Lamartinière could hardly object when the priests remained silent. The whole venture was Lamanon’s idea, after all. He was also covering most of the expense. He had invited his particular friend Father Mongez, the Boussole’s chaplain and occasional naturalist, who in turn invited Father Receveur, Mongez’s counterpart on the Astrolabe, who invited Lamartinière. The unspoken hierarchy, from Lamanon at the top to each invitee in turn, governed everything that followed.

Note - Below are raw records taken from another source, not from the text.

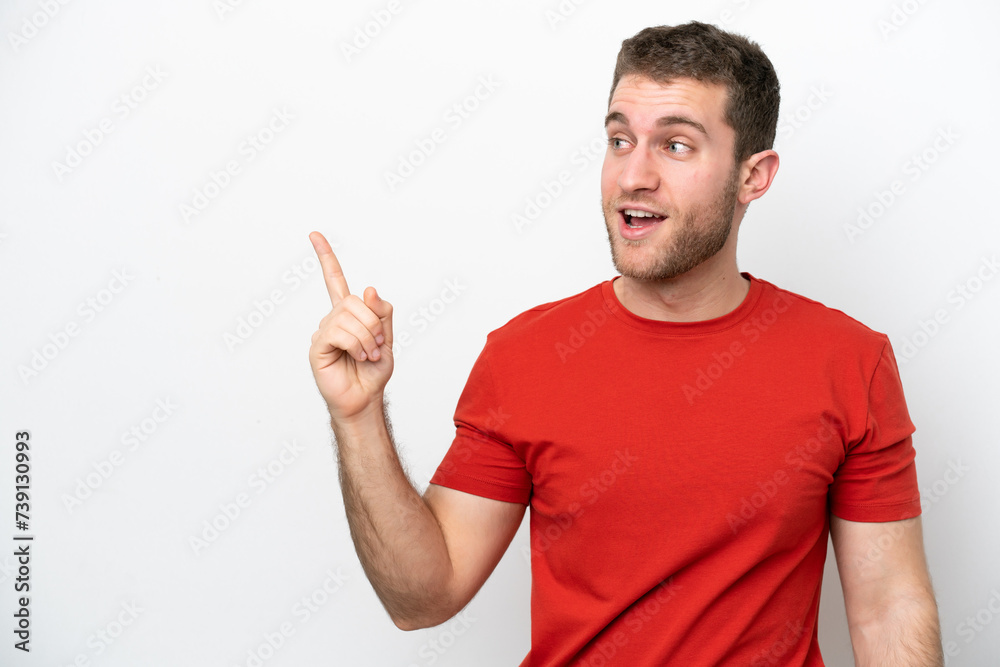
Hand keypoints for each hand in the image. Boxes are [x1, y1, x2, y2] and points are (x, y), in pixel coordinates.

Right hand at [307, 231, 393, 422]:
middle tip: (377, 346)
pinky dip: (356, 345)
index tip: (314, 234)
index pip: (335, 280)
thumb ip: (381, 313)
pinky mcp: (317, 347)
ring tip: (368, 356)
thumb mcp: (387, 338)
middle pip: (356, 302)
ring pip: (349, 318)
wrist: (365, 398)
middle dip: (374, 324)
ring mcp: (323, 331)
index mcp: (348, 314)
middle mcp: (333, 319)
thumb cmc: (373, 371)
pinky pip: (339, 332)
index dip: (326, 257)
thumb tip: (369, 289)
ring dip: (368, 339)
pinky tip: (357, 357)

The house came with a watchman, a cleaning woman, a cook, and a comprador who bought their food and anything else they required. Their first night there, the watchman, a tiny, ancient man, also introduced them to “Sophie,” who lived in a small room in the back and “do whatever you want very nice.” She stood before the four astonished men, a lovely, slender woman in a blue European dress remarkable only for its very low-cut bodice. Her coral lips were smiling, but her large brown eyes, with their hybrid Chinese and European qualities, stared back at them with a languid defiance that Lamartinière found both stirring and unsettling. Mongez and Receveur explained that they were priests and that she had nothing to concern herself with during their stay. But she either did not understand French very well or did not see how their being priests made any difference, for she continued to stand and smile before them. Lamartinière could not tell whether she was relieved or disappointed when they finally persuaded her to leave.